Dazu gehört auch, dass man Gehirne, die vielleicht nicht unbedingt von sich aus Konstruktives leisten, trotzdem dazu ermutigen. Die von Pietsch genannte Achtung des Eigentums ist ein entsprechendes Anreizsystem. Wenn man das Eigentum von dieser Perspektive aus betrachtet erkennt man aber auch sofort, dass es dabei schnell zu Tradeoffs kommt. Gerne wird ja zum Beispiel die Senkung von Spitzensteuersätzen als Anreiz begründet. Aber hier muss man doch nachhaken: wie stark ist der Anreizeffekt dieser Steuersenkungen denn nun wirklich? Und wäre es nicht besser, die Gehirne in der breiten Masse zu mobilisieren, anstatt sie womöglich noch durch die offensichtliche und steigende Ungleichheit zu demoralisieren?
Der Blick auf die aktiven Gehirne wirft auf viele politische Themen ein anderes Licht.

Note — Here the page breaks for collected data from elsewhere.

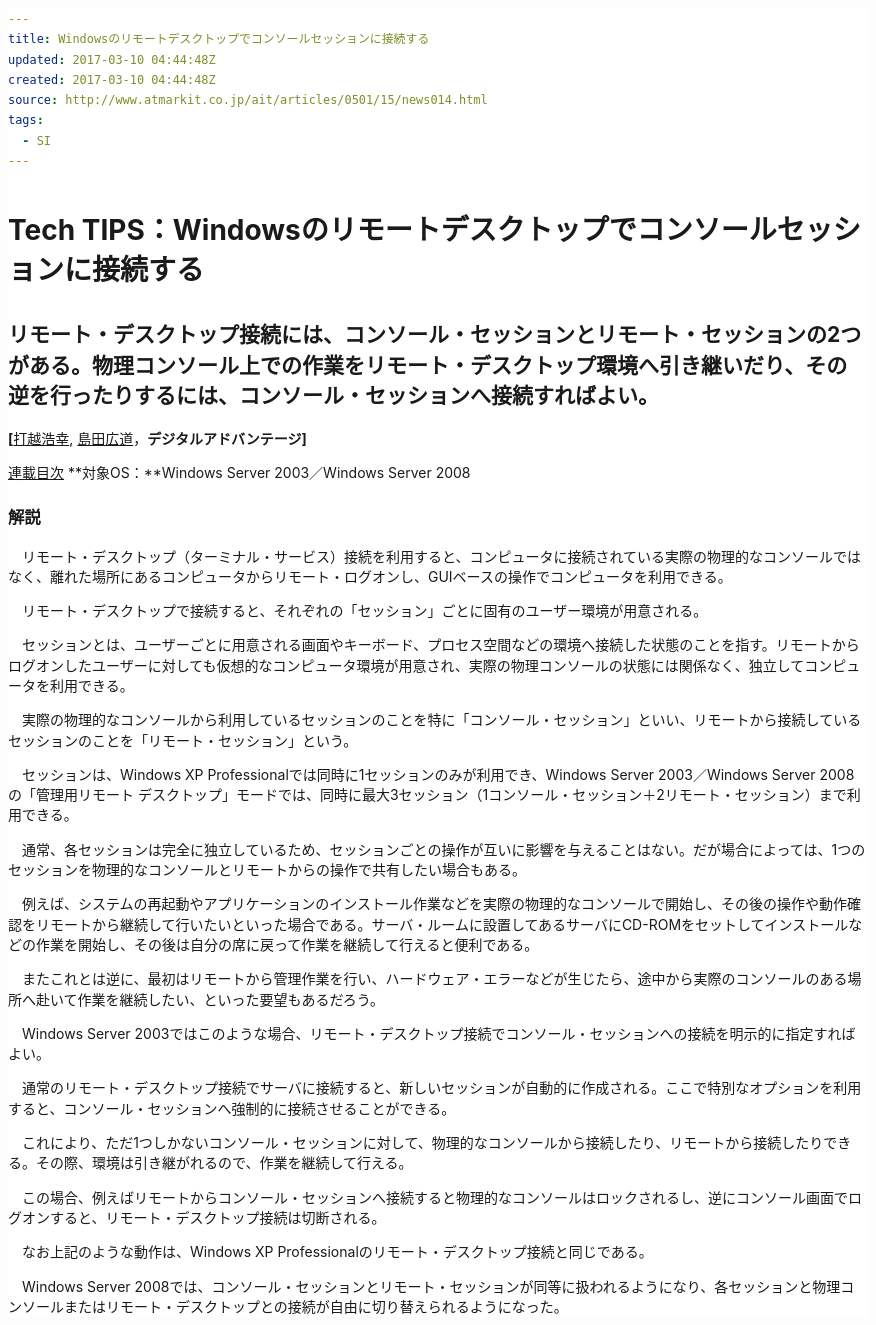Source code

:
 ```yaml
---
title: Windowsのリモートデスクトップでコンソールセッションに接続する
updated: 2017-03-10 04:44:48Z
created: 2017-03-10 04:44:48Z
source: http://www.atmarkit.co.jp/ait/articles/0501/15/news014.html
tags:
  - SI
---
```


# Tech TIPS：Windowsのリモートデスクトップでコンソールセッションに接続する

## リモート・デスクトップ接続には、コンソール・セッションとリモート・セッションの2つがある。物理コンソール上での作業をリモート・デスクトップ環境へ引き継いだり、その逆を行ったりするには、コンソール・セッションへ接続すればよい。

**[**[打越浩幸](http://www.itmedia.co.jp/author/194031/), [島田広道](http://www.itmedia.co.jp/author/194033/)，**デジタルアドバンテージ]**

[連載目次](http://www.atmarkit.co.jp/fwin2k/win2ktips/index/index.html)
**対象OS：**Windows Server 2003／Windows Server 2008

### 解説

　リモート・デスクトップ（ターミナル・サービス）接続を利用すると、コンピュータに接続されている実際の物理的なコンソールではなく、離れた場所にあるコンピュータからリモート・ログオンし、GUIベースの操作でコンピュータを利用できる。

　リモート・デスクトップで接続すると、それぞれの「セッション」ごとに固有のユーザー環境が用意される。

　セッションとは、ユーザーごとに用意される画面やキーボード、プロセス空間などの環境へ接続した状態のことを指す。リモートからログオンしたユーザーに対しても仮想的なコンピュータ環境が用意され、実際の物理コンソールの状態には関係なく、独立してコンピュータを利用できる。

　実際の物理的なコンソールから利用しているセッションのことを特に「コンソール・セッション」といい、リモートから接続しているセッションのことを「リモート・セッション」という。

　セッションは、Windows XP Professionalでは同時に1セッションのみが利用でき、Windows Server 2003／Windows Server 2008の「管理用リモート デスクトップ」モードでは、同時に最大3セッション（1コンソール・セッション＋2リモート・セッション）まで利用できる。

　通常、各セッションは完全に独立しているため、セッションごとの操作が互いに影響を与えることはない。だが場合によっては、1つのセッションを物理的なコンソールとリモートからの操作で共有したい場合もある。

　例えば、システムの再起動やアプリケーションのインストール作業などを実際の物理的なコンソールで開始し、その後の操作や動作確認をリモートから継続して行いたいといった場合である。サーバ・ルームに設置してあるサーバにCD-ROMをセットしてインストールなどの作業を開始し、その後は自分の席に戻って作業を継続して行えると便利である。

　またこれとは逆に、最初はリモートから管理作業を行い、ハードウェア・エラーなどが生じたら、途中から実際のコンソールのある場所へ赴いて作業を継続したい、といった要望もあるだろう。

　Windows Server 2003ではこのような場合、リモート・デスクトップ接続でコンソール・セッションへの接続を明示的に指定すればよい。

　通常のリモート・デスクトップ接続でサーバに接続すると、新しいセッションが自動的に作成される。ここで特別なオプションを利用すると、コンソール・セッションへ強制的に接続させることができる。

　これにより、ただ1つしかないコンソール・セッションに対して、物理的なコンソールから接続したり、リモートから接続したりできる。その際、環境は引き継がれるので、作業を継続して行える。

　この場合、例えばリモートからコンソール・セッションへ接続すると物理的なコンソールはロックされるし、逆にコンソール画面でログオンすると、リモート・デスクトップ接続は切断される。

　なお上記のような動作は、Windows XP Professionalのリモート・デスクトップ接続と同じである。

　Windows Server 2008では、コンソール・セッションとリモート・セッションが同等に扱われるようになり、各セッションと物理コンソールまたはリモート・デスクトップとの接続が自由に切り替えられるようになった。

Pietsch nennt zum Beispiel eine Selbständigenquote von etwa 23% im Deutschland Anfang der 1960er und sieht darin lobenswerte Eigeninitiative. (Er unterschlägt dabei übrigens die in seiner eigenen Quelle erkennbare Tatsache, dass der Wert bis ins Jahr 2000 in Deutschland höher lag als in den USA, obwohl diese landläufig als sehr viel unternehmerischer wahrgenommen werden. Glaube keiner Statistik, die du nicht selbst selektiv ausgewählt hast.)
Ich sehe in dieser hohen Selbständigenquote aber auch Unternehmen mit durchschnittlich vier Personen. Da ist keine tiefe Spezialisierung möglich, und damit ist auch der optimalen Nutzung von Gehirnen eine gewisse Grenze gesetzt.
Ich sehe auch das Potential für Scheinselbständigkeit oder Selbständigkeit aus Not. Da wird ein großer Teil der mentalen Energie verschwendet, weil sich die Menschen mit Sorgen auseinandersetzen müssen, die ihnen von guter linker Politik genommen werden könnten.
Letztlich ist es die Einbindung möglichst vieler Menschen in produktiv-kreative Prozesse auf hohem Niveau, die für unseren Wohlstand essentiell ist. Diese Einbindung kann in Form von Unternehmertun geschehen, aber oft ist das eben auch der falsche Weg.